Das Lob für den CDU-Chef fiel auf und am Rande des Parteitags denn auch eher schmal­lippig aus. Dass er die Partei seit seinem Amtsan­tritt „zusam­men­ge­halten hat“, ist ja eher ein Hinweis, dass die Partei der – gerade von Merz betrie­benen – Dauer­kon­kur­renzen um die Führung müde ist. Aber auch seine Kritiker belassen es maximal bei vergif­tetem Lob, wie Schleswig-Holsteins Regie­rungschef Daniel Günther, der Merz beschei­nigte, ein guter „Partei- und Frakti­ons­vor­sit­zender“ zu sein – als sei damit das Ende der Fahnen­stange beschrieben.

In Sachen Kanzler­kan­di­datur ist also noch keine finale Entscheidung getroffen, zumal es der CDU-General­se­kretär versäumt hat, diese Entscheidung über ein Wolfrats­hau­sener Frühstück hinaus zu forma­li­sieren. Die Minis­ter­prä­si­denten Wüst, Günther und Rhein haben Regie­rungs- und Koali­tions- sowie Kampa­gnen­er­fahrung, könnten den Bundes­vor­sit­zenden aber nicht heraus­fordern, solange dieser den „ersten Zugriff“ auf die Kanzler­kan­di­datur reklamiert.

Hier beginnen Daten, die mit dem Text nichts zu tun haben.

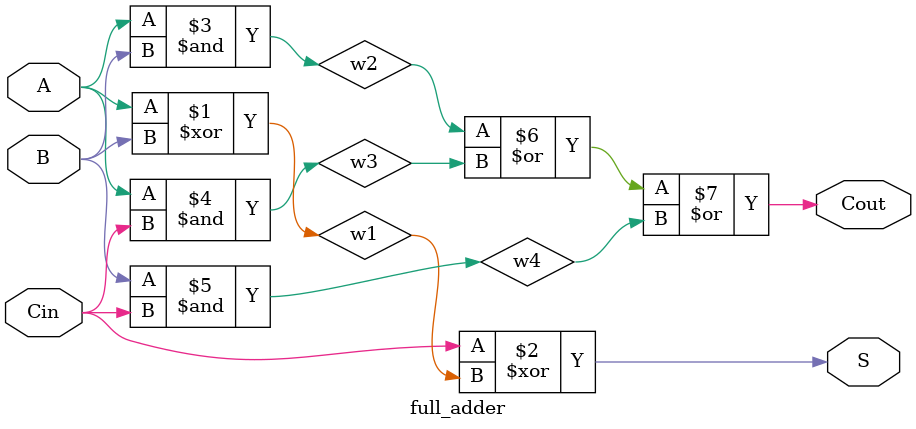
<source format=v>
module full_adder(S, Cout, A, B, Cin);
   output S,Cout;
   input  A,B,Cin;
  
   wire   w1,w2,w3,w4;
      
   xor(w1, A, B);
   xor(S, Cin, w1);
   and(w2, A, B);   
   and(w3, A, Cin);
   and(w4, B, Cin);   
   or(Cout, w2, w3, w4);
endmodule 
</source>
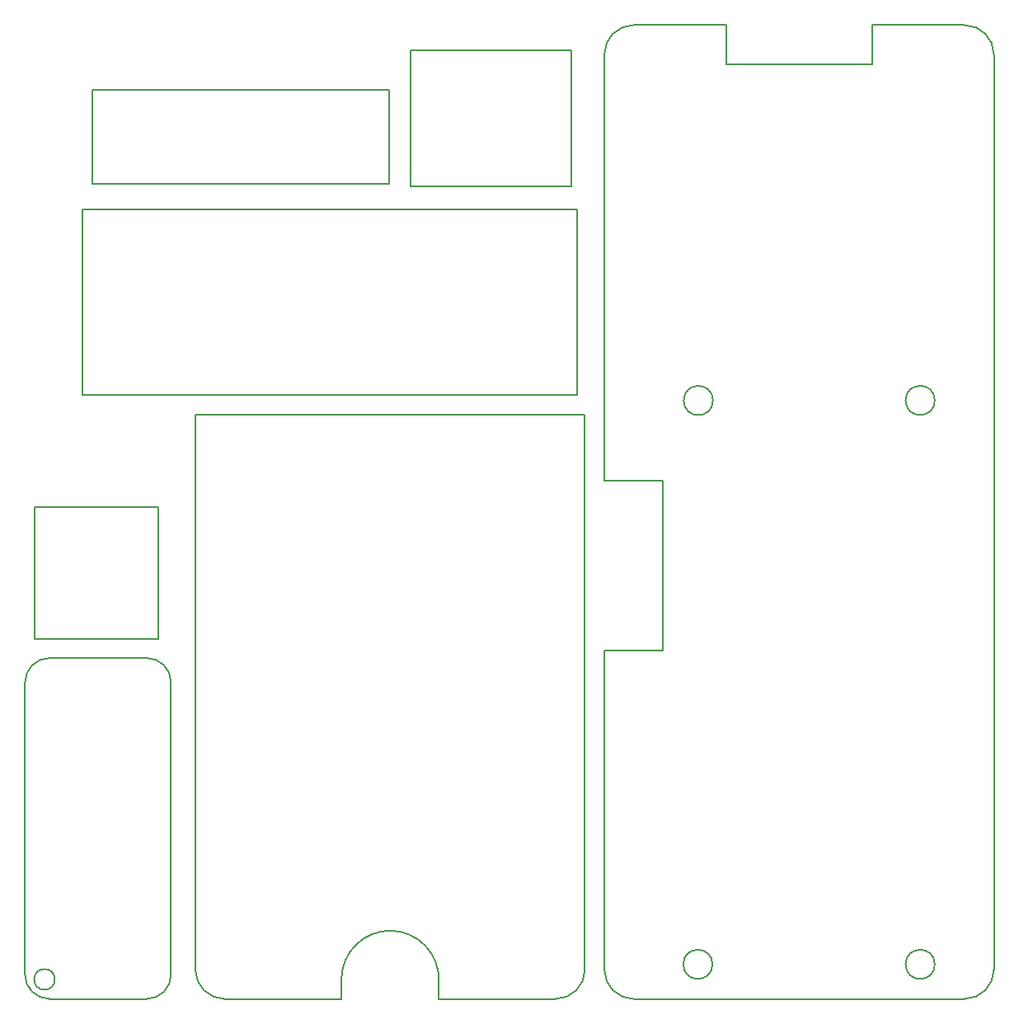
<source format=gm1>
%MOIN*%
%OFA0B0*%
%FSLAX46Y46*%
%IPPOS*%
%LPD*%
%ADD10C,0.0078740157480314977*%
%ADD11C,0.005905511811023622*%
%ADD22C,0.0039370078740157488*%
%ADD23C,0.005905511811023622*%
%ADD34C,0.0039370078740157488*%
%ADD35C,0.005905511811023622*%
%ADD46C,0.0078740157480314977*%
%ADD47C,0.005905511811023622*%
%ADD58C,0.0039370078740157488*%
%ADD59C,0.005905511811023622*%
%ADD70C,0.0078740157480314977*%
%ADD71C,0.005905511811023622*%
%ADD82C,0.0039370078740157488*%
%ADD83C,0.005905511811023622*%
%LPD*%
G01G01G01G01*
D10*
D11*
X0001559842Y0003286614D02*
X0001559842Y0003836614D01*
X0002209842Y0003286614D02*
X0001559842Y0003286614D01*
X0002209842Y0003836614D02*
X0002209842Y0003286614D01*
X0001559842Y0003836614D02*
X0002209842Y0003836614D01*
G01G01G01G01G01G01G01G01*
D22*
D23*
X0002342519Y0000118110D02*
X0002342519Y0001409447D01*
X0002578740Y0001409447D02*
X0002342519Y0001409447D01*
X0002578740Y0002094488D02*
X0002578740Y0001409447D01*
X0002342519Y0002094488D02*
X0002578740Y0002094488D01*
X0003425196Y0003937007D02*
X0003799212Y0003937007D01*
X0003425196Y0003937007D02*
X0003425196Y0003779527D01*
X0002834645Y0003779527D02*
X0003425196Y0003779527D01*
X0002834645Y0003937007D02*
X0002834645Y0003779527D01*
X0003678543Y0002419763D02*
G75*
G03G03G03G03X0003678543Y0002419763I-0000059055D01X0003678543Y0002419763I-0000059055D01X0003678543Y0002419763I-0000059055D01G03G03X0003678543Y0002419763I-0000059055D01G03G03X0003678543Y0002419763I-0000059055D01X0003678543Y0002419763I-0000059055D01X0003678543Y0002419763I-0000059055D01X0003678543Y0002419763I-0000059055D01*
G01G01G01G01G01G01G01G01*
X0002781496Y0002419291D02*
G75*
G03G03G03G03X0002781496Y0002419291I-0000059055D01X0002781496Y0002419291I-0000059055D01X0002781496Y0002419291I-0000059055D01G03G03X0002781496Y0002419291I-0000059055D01G03G03X0002781496Y0002419291I-0000059055D01X0002781496Y0002419291I-0000059055D01X0002781496Y0002419291I-0000059055D01X0002781496Y0002419291I-0000059055D01*
G01G01G01G01G01G01G01G01*
X0003678543Y0000139763D02*
G75*
G03G03G03G03X0003678543Y0000139763I-0000059055D01X0003678543Y0000139763I-0000059055D01X0003678543Y0000139763I-0000059055D01G03G03X0003678543Y0000139763I-0000059055D01G03G03X0003678543Y0000139763I-0000059055D01X0003678543Y0000139763I-0000059055D01X0003678543Y0000139763I-0000059055D01X0003678543Y0000139763I-0000059055D01*
G01G01G01G01G01G01G01G01*
X0002779527Y0000139763D02*
G75*
G03G03G03G03X0002779527Y0000139763I-0000059055D01X0002779527Y0000139763I-0000059055D01X0002779527Y0000139763I-0000059055D01G03G03X0002779527Y0000139763I-0000059055D01G03G03X0002779527Y0000139763I-0000059055D01X0002779527Y0000139763I-0000059055D01X0002779527Y0000139763I-0000059055D01X0002779527Y0000139763I-0000059055D01*
G01G01G01G01G01G01G01G01*
X0003917322Y0003818897D02*
G75*
G03G03G03G03X0003799212Y0003937007I-0000118110D01X0003799212Y0003937007I-0000118110D01X0003799212Y0003937007I-0000118110D01G03G03X0003799212Y0003937007I-0000118110D01G03G03X0003799212Y0003937007I-0000118110D01X0003799212Y0003937007I-0000118110D01X0003799212Y0003937007I-0000118110D01X0003799212Y0003937007I-0000118110D01*
G01G01G01G01G01G01G01G01*
X0002460629Y0003937007D02*
G75*
G03G03G03G03X0002342519Y0003818897J-0000118110D01X0002342519Y0003818897J-0000118110D01X0002342519Y0003818897J-0000118110D01G03G03X0002342519Y0003818897J-0000118110D01G03G03X0002342519Y0003818897J-0000118110D01X0002342519Y0003818897J-0000118110D01X0002342519Y0003818897J-0000118110D01X0002342519Y0003818897J-0000118110D01*
G01G01G01G01G01G01G01G01*
X0003799212Y0000000000D02*
G75*
G03G03G03G03X0003917322Y0000118110J0000118110D01X0003917322Y0000118110J0000118110D01X0003917322Y0000118110J0000118110D01G03G03X0003917322Y0000118110J0000118110D01G03G03X0003917322Y0000118110J0000118110D01X0003917322Y0000118110J0000118110D01X0003917322Y0000118110J0000118110D01X0003917322Y0000118110J0000118110D01*
G01G01G01G01G01G01G01G01*
X0002342519Y0000118110D02*
G75*
G03G03G03G03X0002460629Y0000000000I0000118110D01X0002460629Y0000000000I0000118110D01X0002460629Y0000000000I0000118110D01G03G03X0002460629Y0000000000I0000118110D01G03G03X0002460629Y0000000000I0000118110D01X0002460629Y0000000000I0000118110D01X0002460629Y0000000000I0000118110D01X0002460629Y0000000000I0000118110D01*
G01G01G01G01G01G01G01G01*
X0002342519Y0003818897D02*
X0002342519Y0002094488D01*
X0003917322Y0003818897D02*
X0003917322Y0000118110D01*
X0002460629Y0003937007D02*
X0002834645Y0003937007D01*
X0002460629Y0000000000D02*
X0003799212Y0000000000D01*
G01G01G01G01G01G01G01G01*
D34*
D35*
X0001673228Y0000074803D02*
G75*
G03G03G03G03X0001279527Y0000082677I-0000196850J0000003937D01X0001279527Y0000082677I-0000196850J0000003937D01X0001279527Y0000082677I-0000196850J0000003937D01G03G03X0001279527Y0000082677I-0000196850J0000003937D01G03G03X0001279527Y0000082677I-0000196850J0000003937D01X0001279527Y0000082677I-0000196850J0000003937D01X0001279527Y0000082677I-0000196850J0000003937D01X0001279527Y0000082677I-0000196850J0000003937D01*
G01G01G01G01G01G01G01G01*
X0001279527Y0000000000D02*
X0001279527Y0000082677D01*
X0001673228Y0000000000D02*
X0001673228Y0000078740D01*
X0000688976Y0000118110D02*
G75*
G03G03G03G03X0000807086Y0000000000I0000118110D01X0000807086Y0000000000I0000118110D01X0000807086Y0000000000I0000118110D01G03G03X0000807086Y0000000000I0000118110D01G03G03X0000807086Y0000000000I0000118110D01X0000807086Y0000000000I0000118110D01X0000807086Y0000000000I0000118110D01X0000807086Y0000000000I0000118110D01*
G01G01G01G01G01G01G01G01*
X0002145669Y0000000000D02*
G75*
G03G03G03G03X0002263779Y0000118110J0000118110D01X0002263779Y0000118110J0000118110D01X0002263779Y0000118110J0000118110D01G03G03X0002263779Y0000118110J0000118110D01G03G03X0002263779Y0000118110J0000118110D01X0002263779Y0000118110J0000118110D01X0002263779Y0000118110J0000118110D01X0002263779Y0000118110J0000118110D01*
G01G01G01G01G01G01G01G01*
X0002263779Y0002358267D02*
X0002263779Y0000118110D01*
X0002263779Y0002362204D02*
X0002263779Y0002358267D01*
X0000688976Y0002362204D02*
X0002263779Y0002362204D01*
X0000688976Y0000118110D02*
X0000688976Y0002362204D01*
X0001673228Y0000000000D02*
X0002145669Y0000000000D01*
X0000807086Y0000000000D02*
X0001279527Y0000000000D01*
G04 next file*
G01G01G01G01G01G01G01G01*
D46*
D47*
X0000078740Y0000120498D02*
G75*
G03G03G03G03X0000078740Y0000120498J-0000041758D01X0000078740Y0000120498J-0000041758D01X0000078740Y0000120498J-0000041758D01G03G03X0000078740Y0000120498J-0000041758D01G03G03X0000078740Y0000120498J-0000041758D01X0000078740Y0000120498J-0000041758D01X0000078740Y0000120498J-0000041758D01X0000078740Y0000120498J-0000041758D01*
G01G01G01G01G01G01G01G01*
X0000492125Y0000000000D02*
G75*
G03G03G03G03X0000590551Y0000098425J0000098425D01X0000590551Y0000098425J0000098425D01X0000590551Y0000098425J0000098425D01G03G03X0000590551Y0000098425J0000098425D01G03G03X0000590551Y0000098425J0000098425D01X0000590551Y0000098425J0000098425D01X0000590551Y0000098425J0000098425D01X0000590551Y0000098425J0000098425D01*
G01G01G01G01G01G01G01G01*
X0000590551Y0001279527D02*
G75*
G03G03G03G03X0000492125Y0001377952I-0000098425D01X0000492125Y0001377952I-0000098425D01X0000492125Y0001377952I-0000098425D01G03G03X0000492125Y0001377952I-0000098425D01G03G03X0000492125Y0001377952I-0000098425D01X0000492125Y0001377952I-0000098425D01X0000492125Y0001377952I-0000098425D01X0000492125Y0001377952I-0000098425D01*
G01G01G01G01G01G01G01G01*
X0000098425Y0001377952D02*
G75*
G03G03G03G03X0000000000Y0001279527J-0000098425D01X0000000000Y0001279527J-0000098425D01X0000000000Y0001279527J-0000098425D01G03G03X0000000000Y0001279527J-0000098425D01G03G03X0000000000Y0001279527J-0000098425D01X0000000000Y0001279527J-0000098425D01X0000000000Y0001279527J-0000098425D01X0000000000Y0001279527J-0000098425D01*
G01G01G01G01G01G01G01G01*
X0000000000Y0000098425D02*
G75*
G03G03G03G03X0000098425Y0000000000I0000098425D01X0000098425Y0000000000I0000098425D01X0000098425Y0000000000I0000098425D01G03G03X0000098425Y0000000000I0000098425D01G03G03X0000098425Y0000000000I0000098425D01X0000098425Y0000000000I0000098425D01X0000098425Y0000000000I0000098425D01X0000098425Y0000000000I0000098425D01*
G01G01G01G01G01G01G01G01*
X0000590551Y0000098425D02*
X0000590551Y0001279527D01*
X0000098425Y0000000000D02*
X0000492125Y0000000000D01*
X0000098425Y0001377952D02*
X0000492125Y0001377952D01*
X0000000000Y0000098425D02*
X0000000000Y0001279527D01*
G01G01G01G01G01G01G01G01*
D58*
D59*
X0000039370Y0001456692D02*
X0000039370Y0001988188D01*
X0000039370Y0001456692D02*
X0000539370Y0001456692D01*
X0000539370Y0001988188D02*
X0000539370Y0001456692D01*
X0000039370Y0001988188D02*
X0000539370Y0001988188D01*
G04 next file*
G01G01G01G01G01G01G01G01*
D70*
D71*
X0000232480Y0002442913D02*
X0000232480Y0003192913D01*
X0002232480Y0002442913D02*
X0000232480Y0002442913D01*
X0002232480Y0003192913D02*
X0002232480Y0002442913D01*
X0000232480Y0003192913D02*
X0002232480Y0003192913D01*
G04 next file*
G04 #@! TF.FileFunction,Profile,NP*
G04 Gerber Fmt 4.6, Leading zero omitted, Abs format (unit mm)*
G04 Created by KiCad (PCBNEW 4.0.4-stable) date 03/14/17 03:23:15*
G01G01G01G01G01G01G01G01*
G04 APERTURE LIST*
G04 APERTURE END LIST*
D82*
D83*
X0001472362Y0003296062D02*
X0000272362Y0003296062D01*
X0000272362Y0003676062D02*
X0001472362Y0003676062D01*
X0000272362Y0003296062D02*
X0000272362Y0003676062D01*
X0001472362Y0003296062D02*
X0001472362Y0003676062D01*
M02*
</source>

Das wiederum kann nur der CSU-Chef in Frage stellen, aber nach dem Debakel 2021 nicht mehr für eigene Ansprüche. Wird Merz‘ „kraft Amtes“ erhobener Anspruch intern oder öffentlich in Frage gestellt, dann laufen diese Debatten neu, müssen aber anders als beim letzten Mal zum zügigen Abschluss führen.